Support and resistance are useful features of price action that you can use to profit from in financial spread betting. This article firstly looks at the definitions of support and resistance and then looks at a couple of examples of how you can use them to your advantage.
Support represents a price level at which more buyers than sellers have historically been found. If you look back at a chart of recent price action, you may see that there are certain levels of price that the instrument has fallen down to only to bounce back up again. These price levels are significant in our financial spread betting because history often repeats itself. If there is a price level at which more buyers than sellers have been found before to support the price level, then there is a chance that more buyers might be found there again.

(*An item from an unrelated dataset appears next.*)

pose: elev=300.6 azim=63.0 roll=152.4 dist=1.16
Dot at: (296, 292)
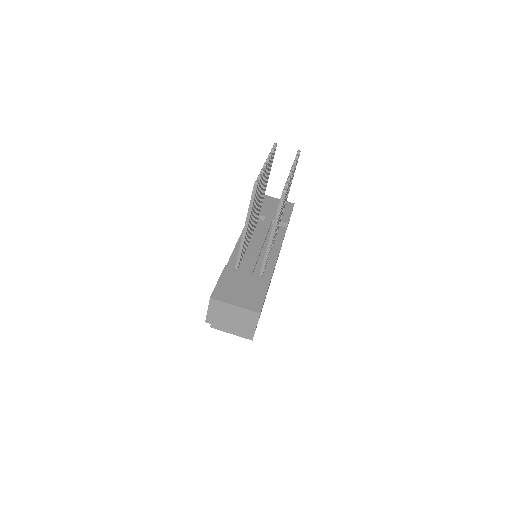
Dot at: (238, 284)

Resistance is the opposite of support and represents a price level at which more sellers than buyers have historically been found. You may see on a chart that price has historically risen to a certain level but failed to break through and retreated. Again, these levels are significant in our trading because history often repeats itself. There is a chance that if more sellers than buyers have been found at that price level before, then more sellers might be found there again.
We can create trading strategies using support and resistance by closely examining what happens at these critical levels. Price will either bounce off the support or resistance level or it will break through it. We can devise trading strategies to profit from either occurrence, but it pays to always try to trade with the underlying market trend.
Trading breakouts through resistance is a profitable strategy. If the underlying market is bullish, we want to favour longs in our trade selection. If, for example, we find a stock that is climbing with momentum as the underlying market is moving up, it is a good candidate for a long trade. If that stock has previously bounced off resistance levels and is now approaching those levels, we may want to enter a long position if price breaks through. Once in the trade, our stop loss is placed slightly below the level of prior resistance because this level now becomes our support.
If the market is bullish and our stock has been climbing but is now retracing, we can use support levels to enter another trade with a tight stop. As the stock retraces to our support level, we can enter a long position as soon as it bounces off the support level. Our stop loss is again just underneath that level of support.
Short set ups can be found when these conditions are reversed. In both these trade set ups, don’t assume that the market will do what you want. Always wait for confirmation of the set up before entering your trade. This will allow you to achieve an acceptable win/loss ratio.